A drug originally devised to prevent immune rejection of organ transplants can lessen relapses in patients with multiple sclerosis, a new study finds.

The drug, called fingolimod, inhibits immune cells from destroying the fatty coatings of nerve fibers in the brain and spinal cord. Damage of such myelin sheaths leads to multiple sclerosis (MS) symptoms, which include fatigue, balance problems, and loss of muscle control.

Although preliminary, the study is the second piece of welcome news this year for MS patients. Citing new findings (SN: 3/4/06, p. 131: Do Over: New MS drug may be safe after all) of the effectiveness and safety of the drug natalizumab (Tysabri), the Food and Drug Administration in June reinstated it for some MS patients. The agency had approved the drug in 2004, but sales were halted for safety reasons.

In the latest study, researchers in Europe and Canada gave a daily fingolimod pill to 160 MS patients. Half the recipients got a dose four times as high as the dose that the others received. Another group of 81 patients received inert pills.

All the patients saw a doctor regularly and underwent monthly magnetic resonance imaging (MRI) to detect myelin-sheath damage in the brain or spinal cord. The doctors didn’t know which patients were receiving doses of the drug or the placebo.

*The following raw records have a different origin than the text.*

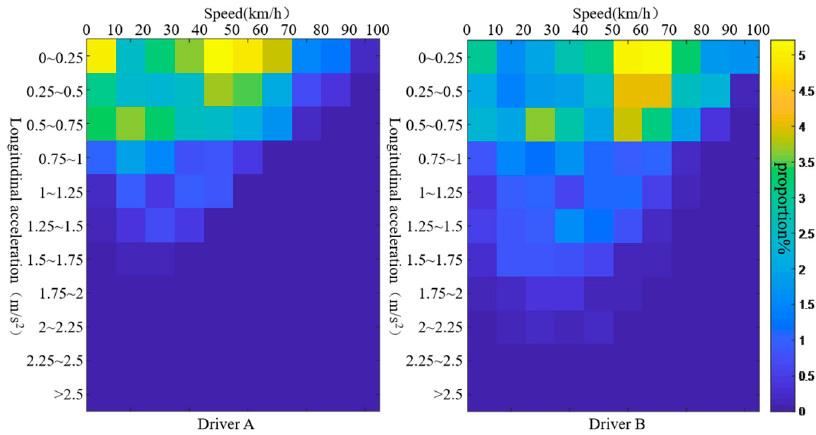
Figure 3. Joint distribution characteristics of vehicle speed and longitudinal acceleration.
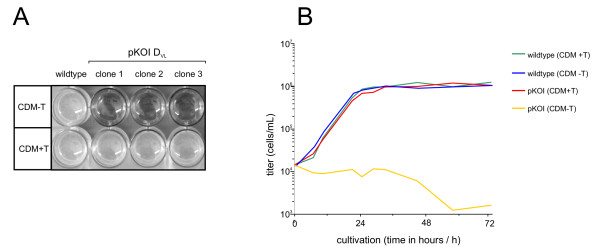
Growth of DHFR-TS deficient T. thermophila compared to wildtype. A: Selection of DHFR-TS knock out cells by growth on thymidine. T. thermophila cells with disrupted DHFR-TS gene (clone 1–3) do not grow without the presence of thymidine (CDM-T), whereas wildtype cells do. Addition of thymidine to the medium (CDM+T) recovers growth. B: Growth kinetics of DHFR-TS knock out cells compared to wildtype cells in media with or without thymidine show, that the knock out strain (pKOI) is growing as fast as wildtype cells on thymidine supplemented media (CDM+T). Knock out cells die without thymidine present (CDM-T). The curves are calculated by mean values of at least three independent experiments.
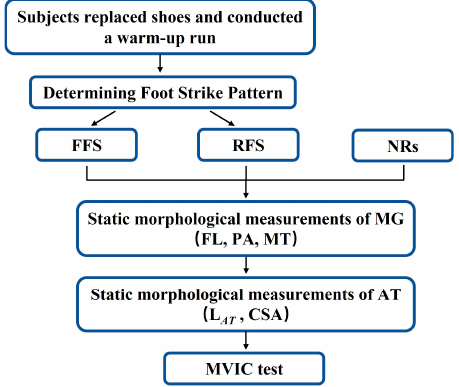
Figure 2. Diagram of the experimental flow chart.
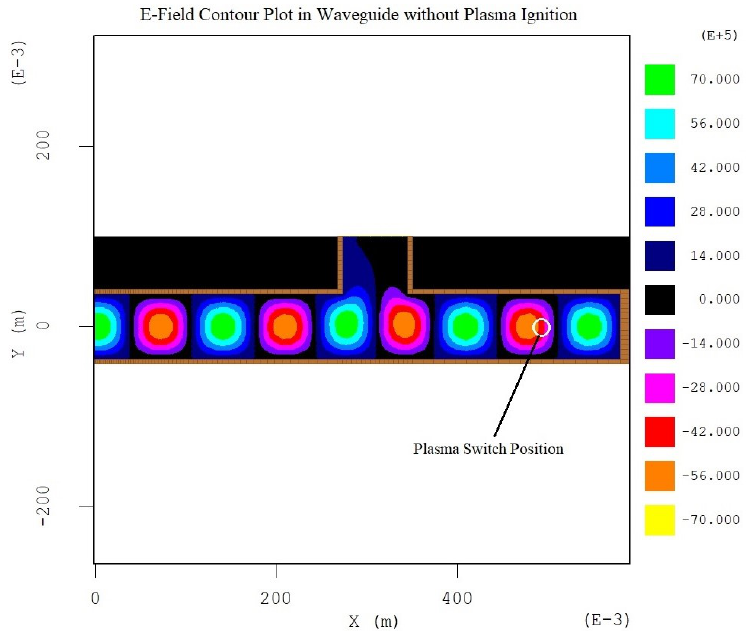
Figure 1. Interaction between standing RF waves and beam switch.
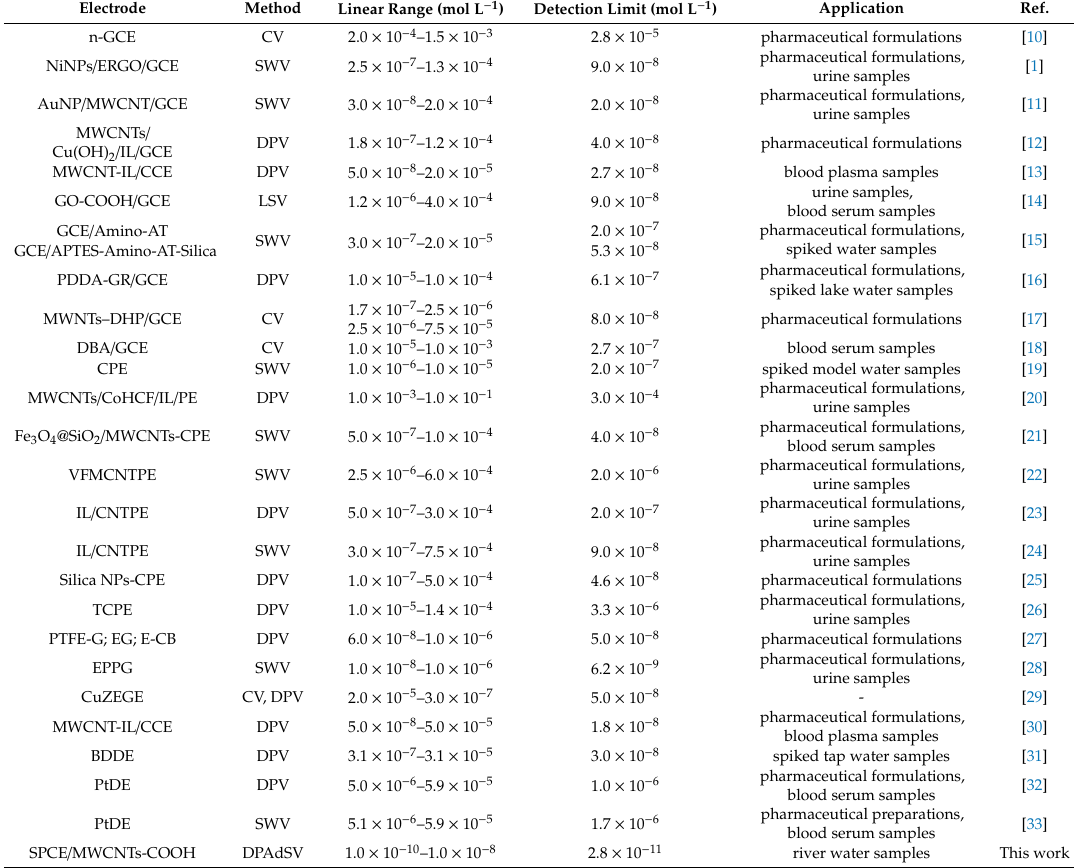
Table 3. Comparison of electrochemical methods for the determination of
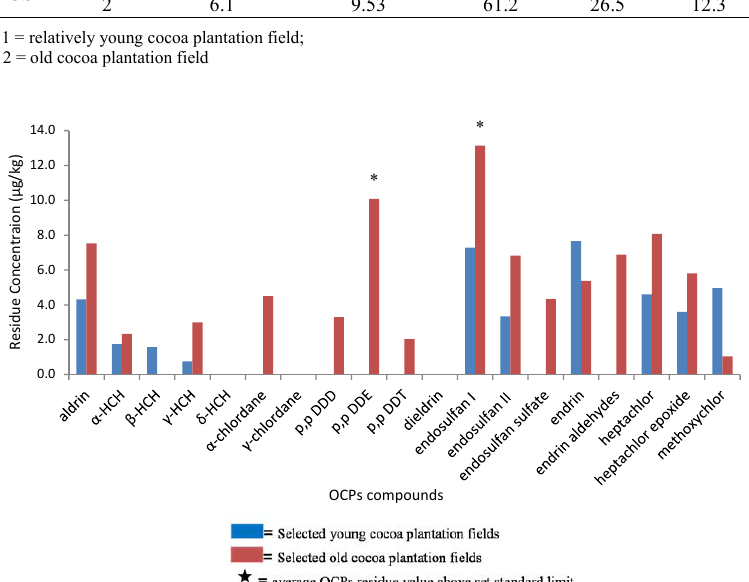
Fig. 2a : Organochlorine pesticides residue profile level in cocoa plantation soil of Edo State.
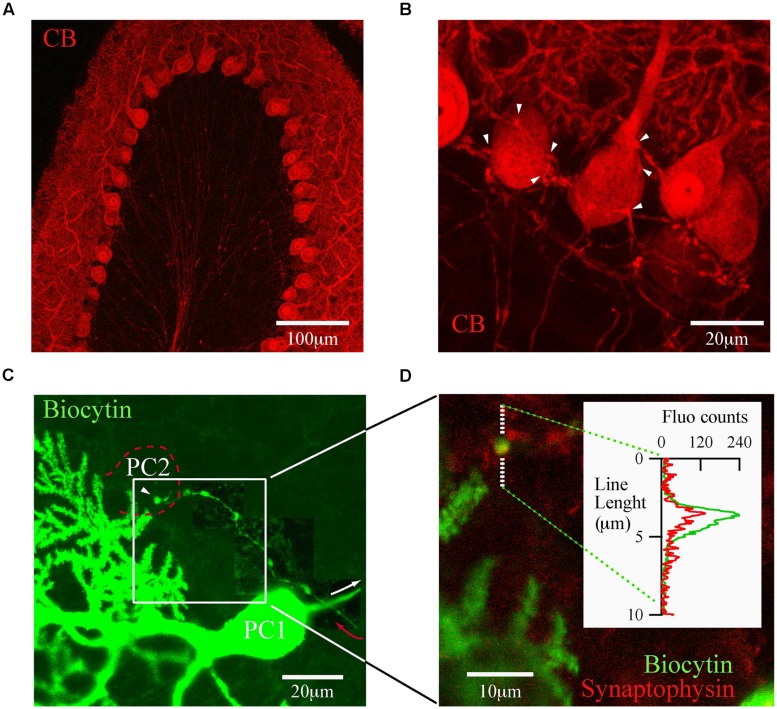
calbindin D-28k labels presynaptic PC collateral boutons onto neighbor PC. (A) Confocal image of a cerebellar lobule showing that in the cerebellar cortex, CB expression is restricted to PC (PN18, sagittal slice). (B) At high resolution, CB labels the recurrent axon collateral plexus and their boutons on PC somata (white arrowheads). (C) Confocal image of one biocytin-filled PC (PC1; green)) in which the main axon (white arrow) gives rise to a recurrent collateral that returns to the PC layer (red arrow) and terminates on a neighbor PC soma (PC2, dotted red line). To reveal the axon collateral, the contrast was adapted for three adjacent areas of the final stack. (D) Zoom of the white square in (C) shows a biocytin-loaded bouton (green) on the PC layer (white square) co-localizing with synaptophysin (red). Line analysis (inset) confirmed that boutons on PC layer are bona fide PC–PC synapses.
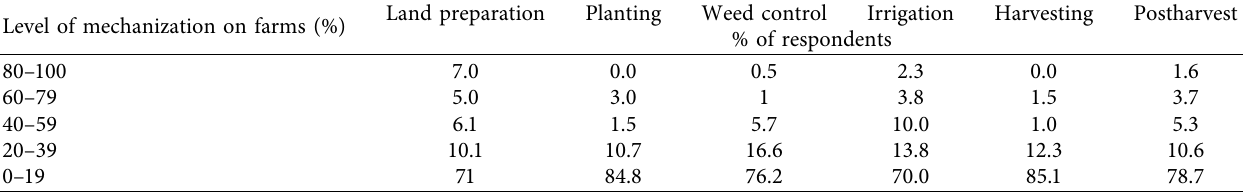
Table 4: Percentage of farmers with their rated level of mechanization on farms and its detailed mechanized farming operations. Level of mechanization on farms (%)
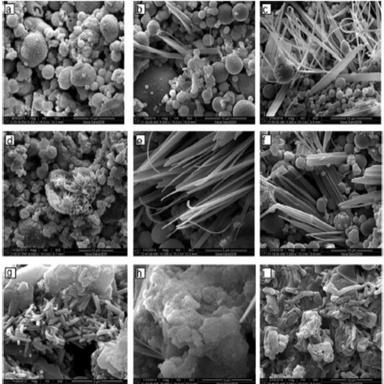
Fly ash based geopolymers SEM pictures (a) 6M27, (b) 6M45, (c) 6M60, (d) 8M27, (e) 8M45, (f) 8M60, (g) 10M27, (h) 10M45, (i) 10M60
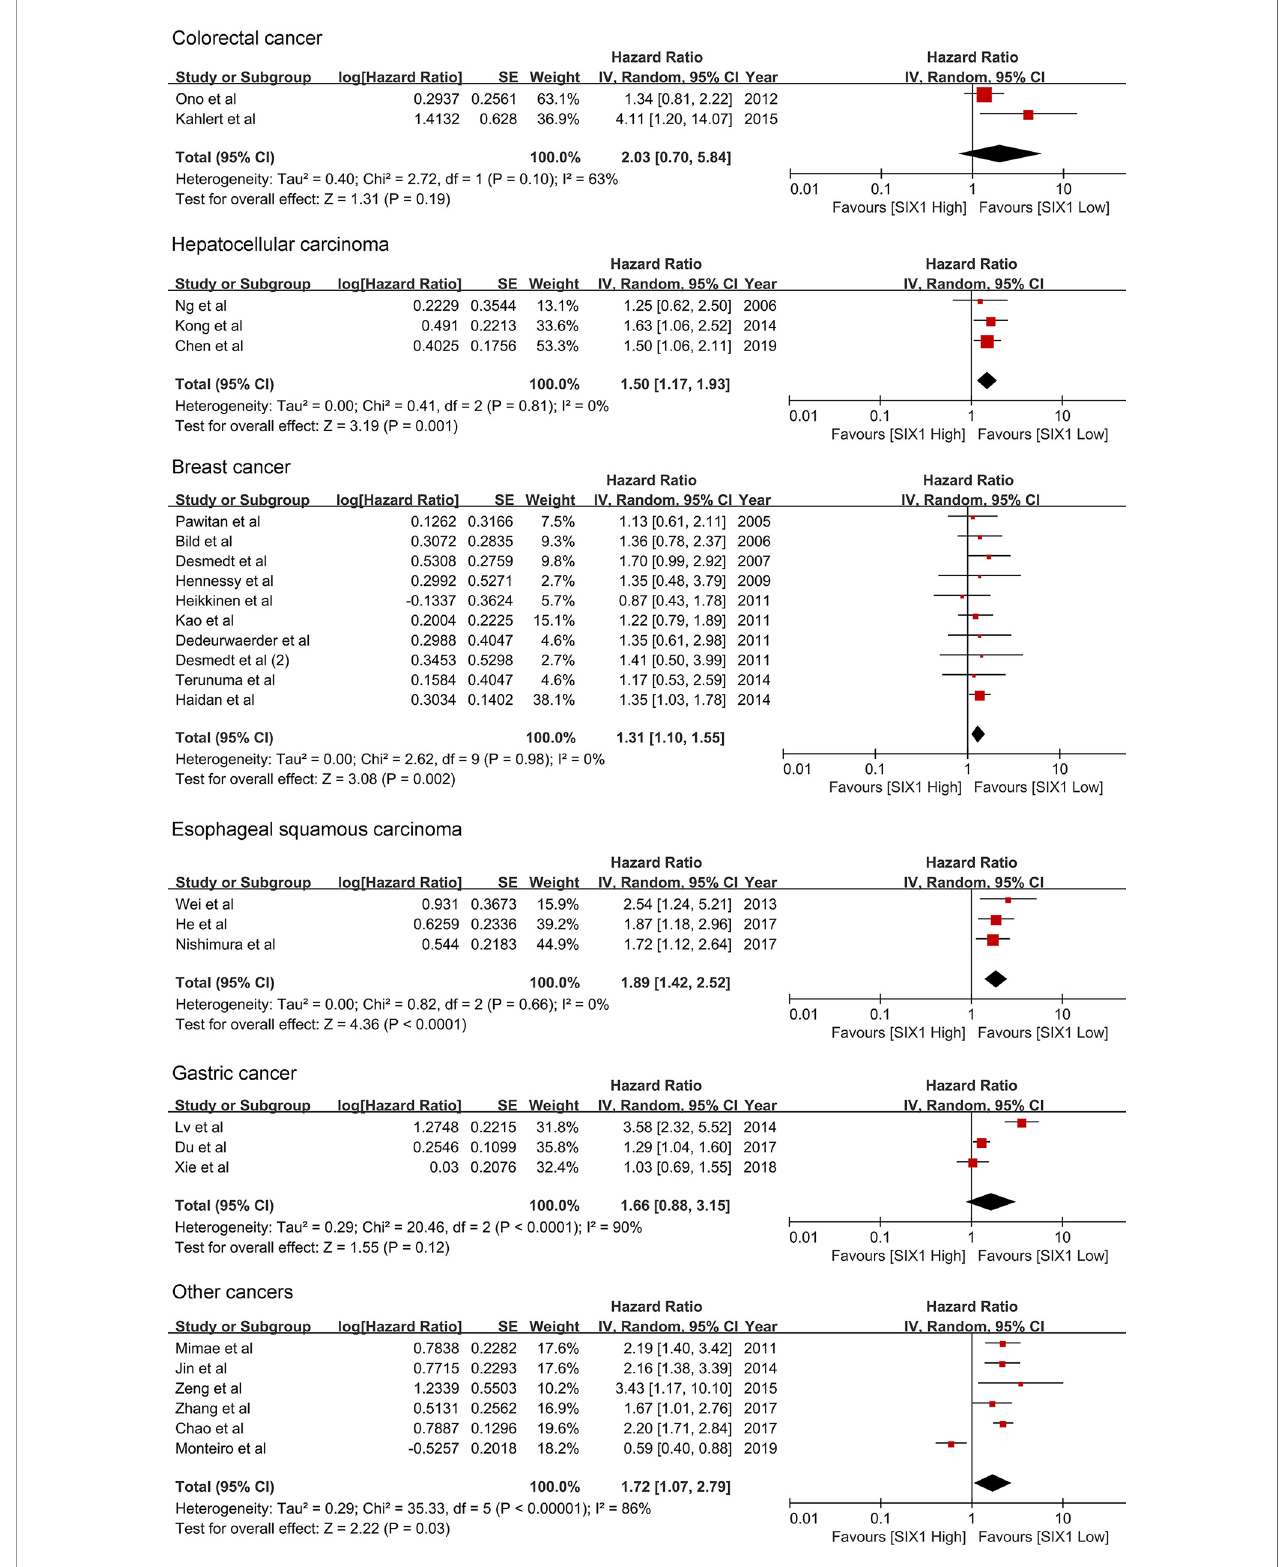
FIGURE 3 | Forest plot of subgroup analysis by cancer type and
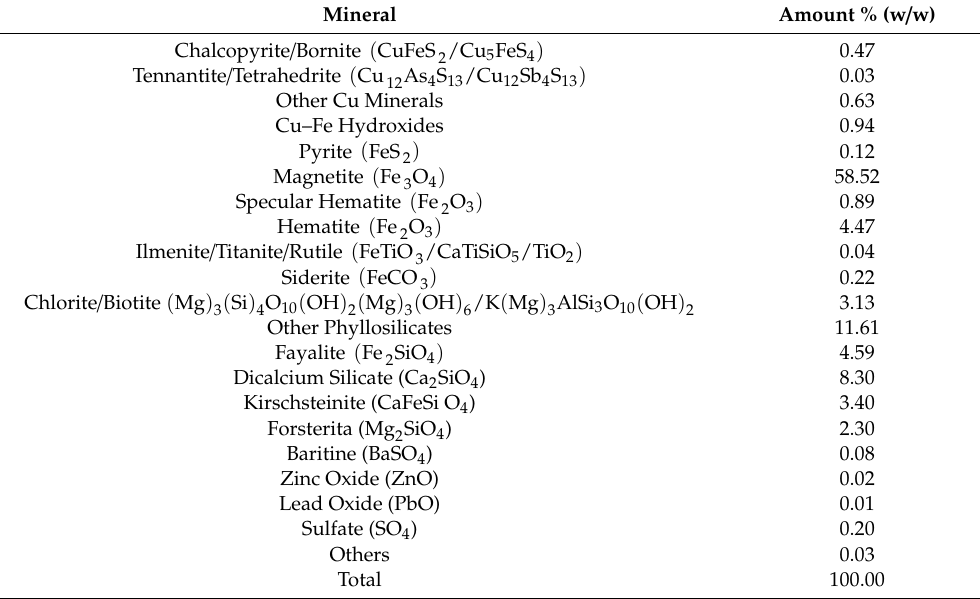
Table 2. Mineralogical composition of tailings, as determined by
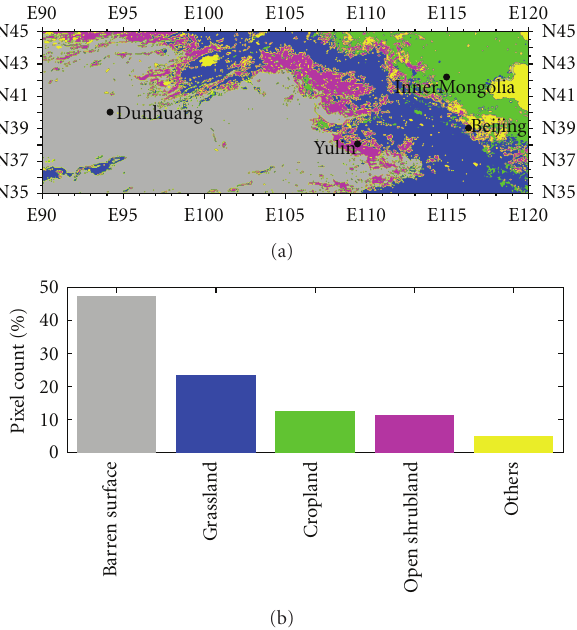
Figure 2: (a) MODIS land cover map of the study domain. The locations of four AERONET sites (Dunhuang, Inner Mongolia, Yulin, and Beijing) are also shown. (b) Dominant ecosystem types identified from MODIS land cover statistics: barren surface, cropland, grassland, and open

Over 6 months, patients getting either drug dose were less than half as likely as the placebo patients to relapse, either developing new or stronger MS symptoms, says study coauthor Ludwig Kappos, a neurologist at the University Hospital Basel in Switzerland. MRI scans during that time revealed that patients getting the drug had fewer new sites of myelin damage than the participants receiving the placebo had.

After 6 months, the patients getting the placebo were switched to one of the fingolimod doses. Over 6 more months, most of those people had fewer relapses and fewer sites of new myelin damage than they had while receiving the placebo, the scientists report in the Sept. 14 New England Journal of Medicine (NEJM).

Fingolimod suppresses immunity. People taking the higher dose were more likely than those in the other groups to get upper respiratory infections, the researchers say.

Fingolimod appears to work by snagging newly minted immune cells that target myelin in the central nervous system and sequestering them in lymph nodes, pathologists Steffen Massberg and Ulrich von Andrian of Harvard Medical School in Boston say in the NEJM carrying the new study.

“These data are impressive,” says Peter A. Calabresi, a neurologist at Johns Hopkins Medical Institutions in Baltimore. Judging from this study, fingolimod may hold off relapses better than do common MS drugs such as interferon. Only natalizumab, which is injected monthly, has performed better in tests, says Calabresi, who acknowledges that he has consulted for Novartis, the Switzerland-based manufacturer that makes fingolimod and funded the new study.

Effectiveness aside, fingolimod’s real advantage might be that it’s a pill, Calabresi says. “All the other drugs we have on the market are injectable therapies,” he notes.

Two longer-term studies with more participants are under way, Kappos says. One is testing fingolimod against interferon beta-1a injections, and the other is another comparison with a placebo.